Each person’s urine is unique and is shown in the biological passport. If an athlete submits a sample from a person of a different gender, that can be detected, as well as from a dead person (which has happened in anti-doping many times). And if the athlete attempts to put anything into the urine, it will be detected. It was one of the reasons Forberg had me rinse my hands before beginning the process, to clean anything off of my fingers I may have put there to try to cheat the system.

Tasso device used to collect blood sample. (Yahoo Sports)
Tasso device used to collect blood sample. (Yahoo Sports)

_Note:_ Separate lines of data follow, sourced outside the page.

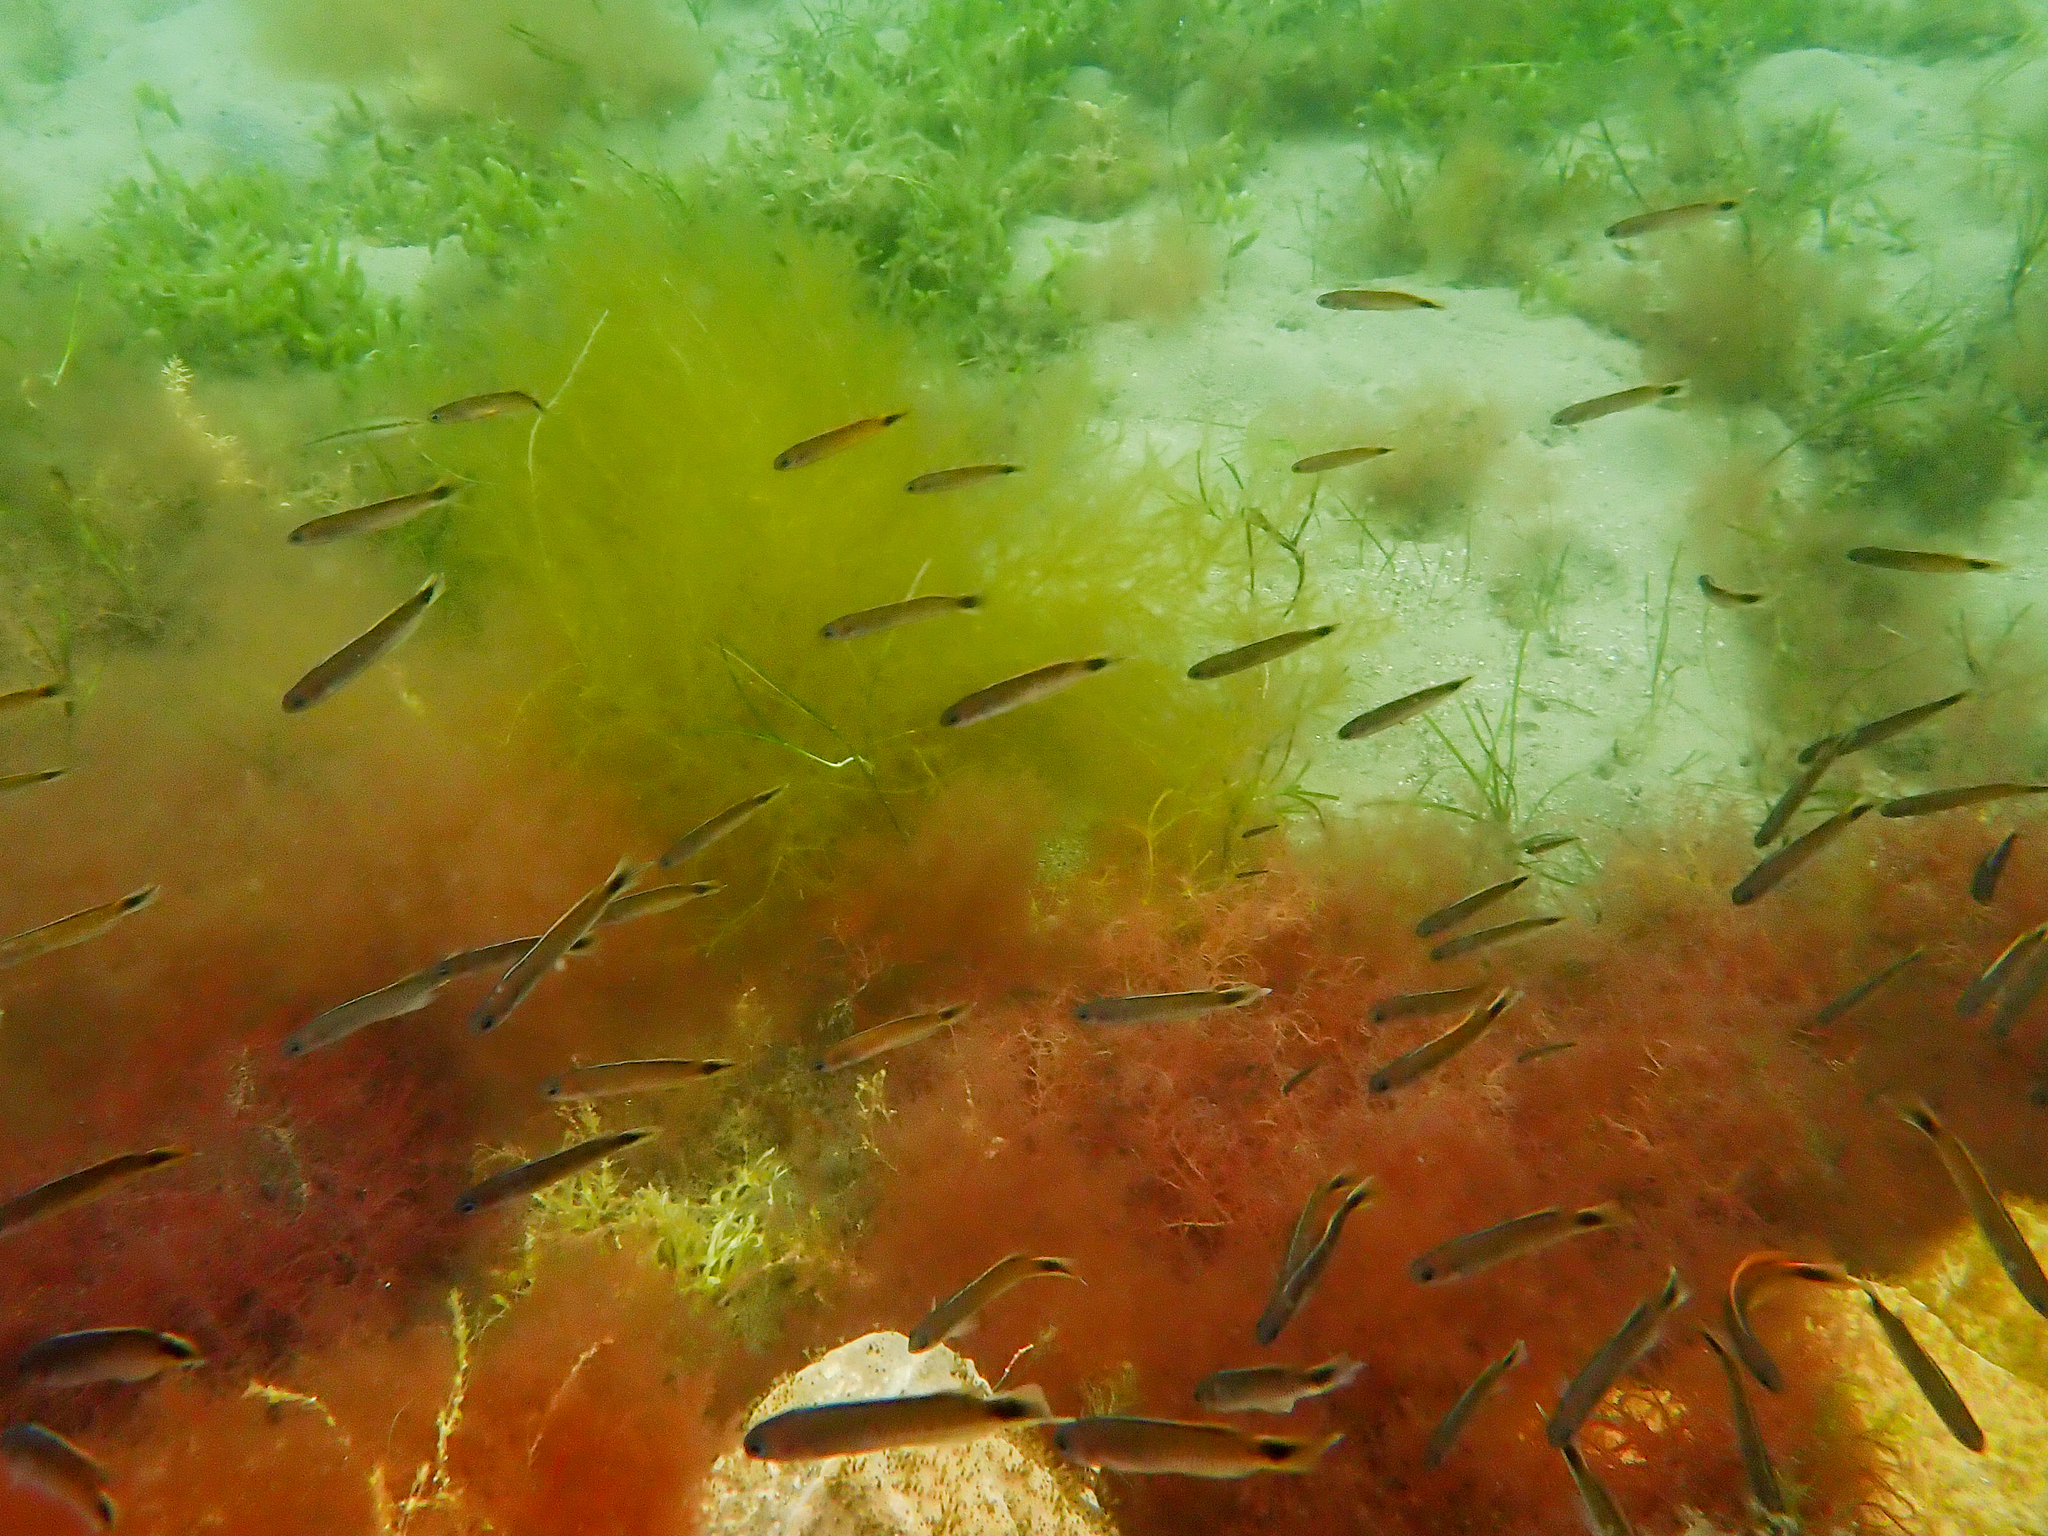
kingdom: Animalia
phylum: Chordata
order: Perciformes
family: Plesiopidae
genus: Trachinops
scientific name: Trachinops caudimaculatus
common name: Blotched-tailed trachinops
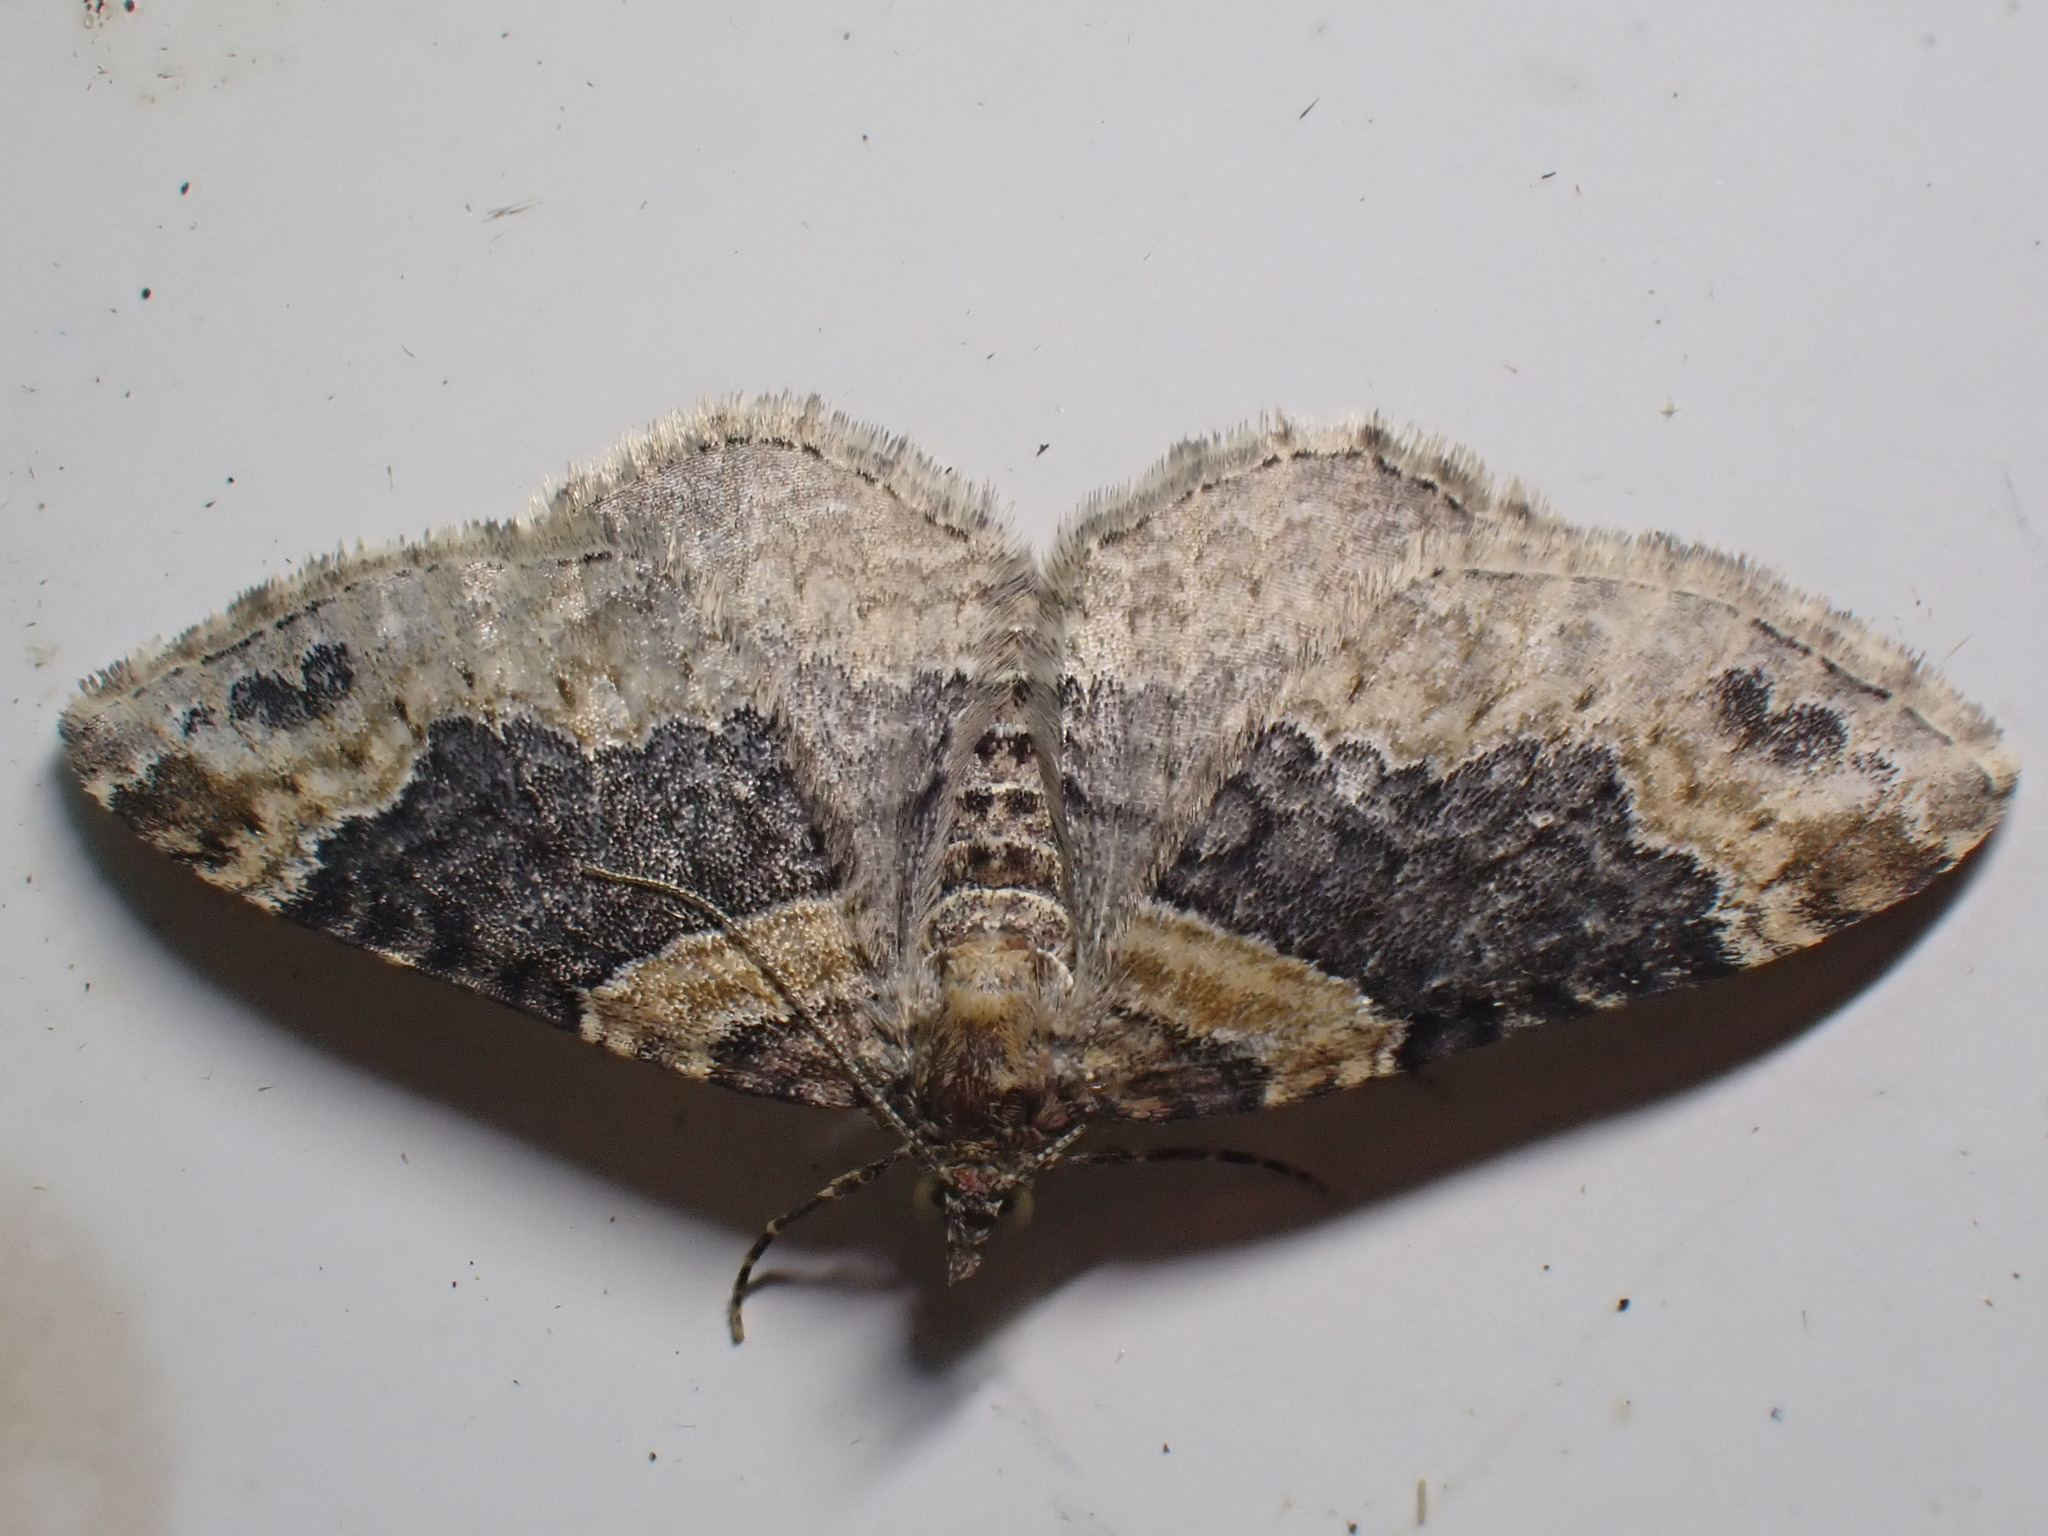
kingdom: Animalia
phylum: Arthropoda
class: Insecta
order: Lepidoptera
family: Geometridae
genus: Xanthorhoe
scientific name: Xanthorhoe ferrugata
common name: Dark-barred twin-spot carpet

After we finished with the urine collection and packaging, it was time for me to provide a blood sample. I opened a box from a company called Tasso Inc. and took out a small device that looked like a little banjo. Forberg had me wipe my arm with a provided alcohol wipe and then after the alcohol dried, put the Tasso device on my upper left arm. It stuck easily. Forberg then described in detail the process to collect the blood. I’d have to push a red button and it would pinch me and collect a tiny amount of blood.

It took about a minute to get the blood. Because I was slightly dehydrated, it took a bit longer for the blood to fill than normal. Forberg then walked me through the process of packaging that and all of the samples into a UPS bag that would be sent to a lab in Salt Lake City for examination. Three hours later, a UPS driver picked up the packages from my front porch and I texted Forberg to let him know.

The test took less than an hour and I am confident it would have been reduced significantly the next time because I now understood the process.

Added benefits for athletes of USADA’s remote drug test

Spencer said she was comfortable with both collection methods and said she would be confident if an opponent were tested that way that any cheating would be caught. She also said the new cup athletes must urinate into was easier to pour than the old one.

“I felt it went really smoothly and I had no issues with it at all,” said Spencer, who will fight Amanda Nunes on June 6 at UFC 250 for the women’s featherweight title. “It was a good experience. I have hit it off with my doping control officer pretty well, and this time it was virtual, but the remote test went great and I have no problem recommending it.”

It was a simple process and offers the added benefit of helping reduce whereabouts violations. As part of the anti-doping program, athletes must advise USADA of where they plan to be. If they are traveling and forgot to enter it on the app, they can take the test wherever they are if they bring a kit with them. But if they’re not where they say they would be and miss a test, it would be considering a violation, so keeping a kit with them could prevent that.

Novitzky is high on its potential.

“Travis Tygart called me and proposed this idea I think two weeks into the lockdown,” Novitzky said. “The main reason was the pandemic, but what I really, really love about this is it breaks down a lot of financial barriers to anti-doping.

“You’re eliminating virtually all the overhead costs except small shipping fees to get the kits there and sent to the lab. Then you pay a DCO to sit in front of the computer. I love it for us, but I really love it for other promotions, other sports.”

I found the test to be easy, non-intrusive and quick. It clearly could be the way to make quality anti-doping tests more prevalent throughout combat sports, because the costs will be significantly less by not having to have doping control officers fly all over the world.